Last night Troy said to me, "You have to resign from that because of all the extra stuff you're doing for me, isn't that it?" He looked at me like he knew it was all his fault.
"No," I corrected him. "I GET to resign because of you. This is yet another thing that I've gained this summer because I invited you into my house."
He obviously didn't believe me. So I started to explain.
Good Things That Have Happened Since I Invited Troy and his Son to Live With Us:
1. My house is really clean. And when it starts to slip, I notice and clean it up.
2. Like I said in the last post, my bathroom and shower doors are clean.
3. Because of several points below, cooking for 7 is turning out to be cheaper than cooking for 5 was.
4. I am paying closer attention to my relationship with Jake so that I don't get lost in what I'm doing with everything I'm doing--and it's been really good.
5. I talk about my faith life and Benedictine values and hospitality in a way I never have.
6. I've made friends with Dawn next door
7. Our relationship with Travis and Zelda is stronger than ever
8. Jan in Oregon is being so so good to me as I tell her of my day, almost every night the past month via Facebook or email
9. I hear the Gospel differently on Sundays.
10. I wake up early. Really early. Really, really ridiculously early. And so I haven't slept the summer away.
11. My in-laws gave us a cooler full of free protein (fish, deer, duck) to help out with feeding folks
12. My CSA yesterday, when I casually mentioned the story of my household, gave me all their leftover green beans, some meat they couldn't sell because the packaging was wrong or the seal had broken (but it was perfectly fine), "seconds" on tomatoes, last week's eggplant, and a paper lunchbag full of green onion bulbs. They wanted to give me more. They told me to come back next week and they would set things aside.
13. My friend Ann has furniture for when he moves into his apartment. And she's let me monologue on her couch with a cup of coffee every Wednesday morning.
14. So many folks I've talked to have opened up with their own stories of homelessness or near-homelessness, or when their brother was or a friend of their son, etc.
15. It's gotten me out of a lot of tutoring--which I would have had to do come the school year anyway, except for some kids of friends--but I was able to shed several annoying families with a bullet-proof excuse.

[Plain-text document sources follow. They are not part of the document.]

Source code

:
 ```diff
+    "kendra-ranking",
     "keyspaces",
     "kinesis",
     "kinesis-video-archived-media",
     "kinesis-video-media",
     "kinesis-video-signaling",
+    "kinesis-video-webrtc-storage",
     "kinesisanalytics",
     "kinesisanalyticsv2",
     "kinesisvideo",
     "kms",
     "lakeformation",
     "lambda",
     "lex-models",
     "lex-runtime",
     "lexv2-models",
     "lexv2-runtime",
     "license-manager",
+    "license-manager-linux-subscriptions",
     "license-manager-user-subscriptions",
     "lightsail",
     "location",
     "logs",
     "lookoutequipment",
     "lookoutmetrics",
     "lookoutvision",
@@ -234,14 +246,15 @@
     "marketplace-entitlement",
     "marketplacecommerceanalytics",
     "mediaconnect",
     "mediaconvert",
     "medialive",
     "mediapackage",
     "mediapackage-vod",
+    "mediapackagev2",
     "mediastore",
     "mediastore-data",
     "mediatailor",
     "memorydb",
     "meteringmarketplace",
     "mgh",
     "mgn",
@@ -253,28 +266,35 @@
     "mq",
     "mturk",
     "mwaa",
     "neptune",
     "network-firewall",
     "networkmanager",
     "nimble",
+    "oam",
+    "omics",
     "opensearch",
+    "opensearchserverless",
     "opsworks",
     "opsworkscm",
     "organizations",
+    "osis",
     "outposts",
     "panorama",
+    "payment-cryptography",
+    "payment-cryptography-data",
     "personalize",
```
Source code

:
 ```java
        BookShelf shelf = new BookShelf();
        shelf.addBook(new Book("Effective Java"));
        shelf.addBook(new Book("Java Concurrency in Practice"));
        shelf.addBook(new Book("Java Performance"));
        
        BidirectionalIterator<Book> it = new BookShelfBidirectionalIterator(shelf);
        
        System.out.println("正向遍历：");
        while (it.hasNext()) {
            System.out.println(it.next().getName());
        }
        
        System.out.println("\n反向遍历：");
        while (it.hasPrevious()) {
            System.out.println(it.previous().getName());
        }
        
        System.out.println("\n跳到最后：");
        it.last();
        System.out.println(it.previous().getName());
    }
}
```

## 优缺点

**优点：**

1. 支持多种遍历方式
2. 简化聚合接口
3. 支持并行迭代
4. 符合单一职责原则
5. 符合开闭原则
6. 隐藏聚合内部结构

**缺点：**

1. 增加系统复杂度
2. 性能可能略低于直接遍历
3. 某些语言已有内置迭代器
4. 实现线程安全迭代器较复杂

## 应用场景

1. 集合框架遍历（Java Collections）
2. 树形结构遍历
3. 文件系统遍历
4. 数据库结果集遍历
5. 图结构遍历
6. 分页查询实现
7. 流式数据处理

16. I am no longer the scoutmaster for the independent scout group we started up last fall. I support their cause. I like them in theory. But there were some hard personalities and neither of my girls were interested in continuing. It was like the mob, though, I thought I was out and they kept pulling me back in. But bullet-proof, whine-proof, bribe-proof reason appeared in their email two nights ago. And they all pretty much said, "I can't argue with you. I totally understand." They don't, but at least they won't continue to try to persuade.
17. It made me and my brother have a hard conversation that it was time to have. Time to have like 3 years ago. But we had it. And it was really good.
18. It's made me really honest with the people I love, in good ways.
19. It's made me come to terms with some of my own demons, weaknesses, and unfinished business.
20. When people say, "I'm going to pray for you" I tell them thank you. When people ask if they can make us a meal or help with Daisy or Fiona to get them out of the house (and the crazy) for a minute, I say thank you, yes, please. I am helping someone but I need a lot of help and people are coming through for me without my having to ask.
21. My guest room, except for his laundry on the floor and receipts on the table, has never ever ever been this clean, and it makes me want to maintain it this way after he's gone.
22. It's made me live a day at a time. There is always a new crisis or event. There is often a really good conversation. There is good food and hope and despair that proves itself wrong and I catch myself in this ridiculous risky thing I'm doing and I can't believe it and wonder how it will end but know that all I need to do today is defrost some meat from the freezer, blanch some green beans, wash a load of towels, vacuum, and wait for my family--all of the people under my roof--to come home so I can learn what is next. I don't need to know where this is all going. All I have to do is respond to today and make a loose sketch for what is coming tomorrow. And I'm learning that God will mess around with those details and I just need to breathe and love my kids and listen, listen, listen.
Attune the ear of your heart, says St. Benedict. Listen, my child. St. Benedict pray for us; St. Meinrad, martyr of hospitality, pray for us. Sts. Mary and Martha, pray for us.